I had thought when my lactofermentation workshop was over that I would be done with the pickling posts for a while. I had thought that I might take a break, work on some other recipes, and give those of you out there who are neither attached to soured foods nor fascinated by edible bacterial processes a turn with some entrees, or desserts, or even some fresh, unfermented vegetable snacks.
But then I got to doing some pickling last weekend. You know — just for me. And I happened to have my camera on hand. You know — like you do. And I happened to take what turned out to be some very pretty pictures of cabbages, and turnips, and attractive jars filled with delicious, fermenting things. And then —
And then one thing led to another, and things took a turn.
But it turns out, dear readers, that it’s kind of a good thing that they did. Because as I was slicing up brassicae and boiling up brine, it occurred to me that there is a key element missing from all the pickling posting I’ve done over the past little while: my lacto-pickles are scattered over more than a year’s worth of general-purpose blogging; even for me, they are desperately hard to find; and for my sanity and yours, they could really use an index.
That’s what this post is: a central clearinghouse, a one-stop shop for all your pickling needs. Below, I have listed all of the lactofermented vegetable recipes that I’ve done on the blog. And the plan is that as I post new ones — as I break my no-more-pickles rule repeatedly and inevitably — I will update this post to keep things sorted.
Sarah, with sneering disdain, calls this meta-blogging. But I call it eminently practical.
So bookmark this post for future reference, and come on back from time to time. It’s the most systematic guide you’ll find to anything here at Twice Cooked — except, of course, for shortcrust pastry.
Lacto-Fermented Pickles. Posted October 1, 2012.
I am, I will admit, yet a wild-fermentation neophyte. My experience making beers and meads has given me a good sense of how to proceed, and Katz’s book has filled in many of the gaps. But while I am providing a recipe here, please do recognize that it is provisional.
Spicy Fermented Greens. Posted October 7, 2012.
All this fermentation business seems to be going to my head. It used to be, when I would triage our incoming CSA bundle, I would think to myself: What gets eaten raw? What am I going to cook? And what scraps are going to end up in the compost? Now, I think: What can I ferment?
Lactofermented Radishes. Posted December 28, 2012.
Are pickled radishes going to be the same as the jar of Vlasic bread-and-butter slices sitting in your fridge? No. And that’s a good thing. They have a mild sweet-spicy flavor, a faint hint of cabbaginess, and like I said, they do a great job of picking up the flavors of whatever spices you add to the jar. Which means that if you want garlicky? Great! If you want hot? Lovely! If you want sweet like a Chinese pickled turnip? All the better!
Lactofermented Mixed Kraut. Posted June 17, 2013.
Like every other sauerkraut out there, this one is a lactofermented pickle, which means that it derives its acidic kick from bacteria that blanket almost every surface on the planet, that gobble up sugars and squirt out lactic acid as waste. Like every other sauerkraut, the point of this one is to preserve leafy vegetables — to control their decomposition such that they remain viable for a really long time, and such that they gain, rather than lose, nutritional value. And most importantly, like every other sauerkraut, this one is delicious and takes all of fifteen minutes to throw together.

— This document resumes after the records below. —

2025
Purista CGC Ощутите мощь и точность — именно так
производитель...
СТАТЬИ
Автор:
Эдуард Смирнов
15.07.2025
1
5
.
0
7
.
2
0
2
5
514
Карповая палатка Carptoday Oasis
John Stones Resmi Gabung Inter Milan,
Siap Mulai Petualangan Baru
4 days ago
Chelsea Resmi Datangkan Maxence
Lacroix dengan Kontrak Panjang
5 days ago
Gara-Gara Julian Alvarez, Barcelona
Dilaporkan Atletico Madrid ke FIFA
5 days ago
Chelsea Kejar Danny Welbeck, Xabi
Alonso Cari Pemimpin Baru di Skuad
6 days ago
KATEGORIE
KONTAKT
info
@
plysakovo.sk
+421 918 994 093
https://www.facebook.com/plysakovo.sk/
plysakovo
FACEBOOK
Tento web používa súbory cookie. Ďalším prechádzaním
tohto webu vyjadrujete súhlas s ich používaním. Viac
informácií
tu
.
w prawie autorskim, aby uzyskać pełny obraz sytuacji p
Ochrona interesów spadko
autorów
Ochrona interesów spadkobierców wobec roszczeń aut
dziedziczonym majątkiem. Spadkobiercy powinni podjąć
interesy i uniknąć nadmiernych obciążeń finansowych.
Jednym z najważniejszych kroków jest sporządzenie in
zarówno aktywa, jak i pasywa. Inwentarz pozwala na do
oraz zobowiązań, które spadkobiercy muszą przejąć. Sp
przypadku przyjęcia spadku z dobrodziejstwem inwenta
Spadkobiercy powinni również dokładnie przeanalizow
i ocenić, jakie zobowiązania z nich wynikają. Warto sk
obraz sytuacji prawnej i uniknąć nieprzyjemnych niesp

Herby Lactofermented Daikons. Posted August 24, 2013.
Pickled daikons in whatever their form are deliciously distinct — at once less sweet, hot, and cabbagy than their pinker, rounder, European cousins. They start off with that familiar radish spiciness, but by the end of their first week of fermentation, it has largely cleared out in favor of a pleasantly eye-opening sour that I’ve found makes a great pick-me-up as an accompaniment to breakfast.
Mak Kimchi. Posted September 1, 2013.
But it turns out that kimchi is much more than just pickled cabbage — that depending on the season, kimchi can come fermented or fresh, and be made from an array of vegetables (and fruits) including cucumber, radish, kale, squash, persimmon, pear, and dates. And it turns out that kimchi is much more than one set of techniques — that depending on region, family, and individual preference, it can be made spicy or mild, white or red, with or without carrots, onions, rice porridge, and even raw seafood.
Fermented Red Hot Pepper Sauce. Posted September 25, 2013.
The thing with túóng ót toi, at least according to all the recipes that I could find, is that it’s usually a vinegar-based quick pickle. … But not so with my red hot pepper sauce. Here, I’ve jettisoned the vinegar entirely in favor of a fermentation-based sour. I’ve retained the sugar. But instead of simply sweetening the concoction, it offers a nice house-warming gift of nutrition to all those yeasts and bacteria that make this recipe distinct.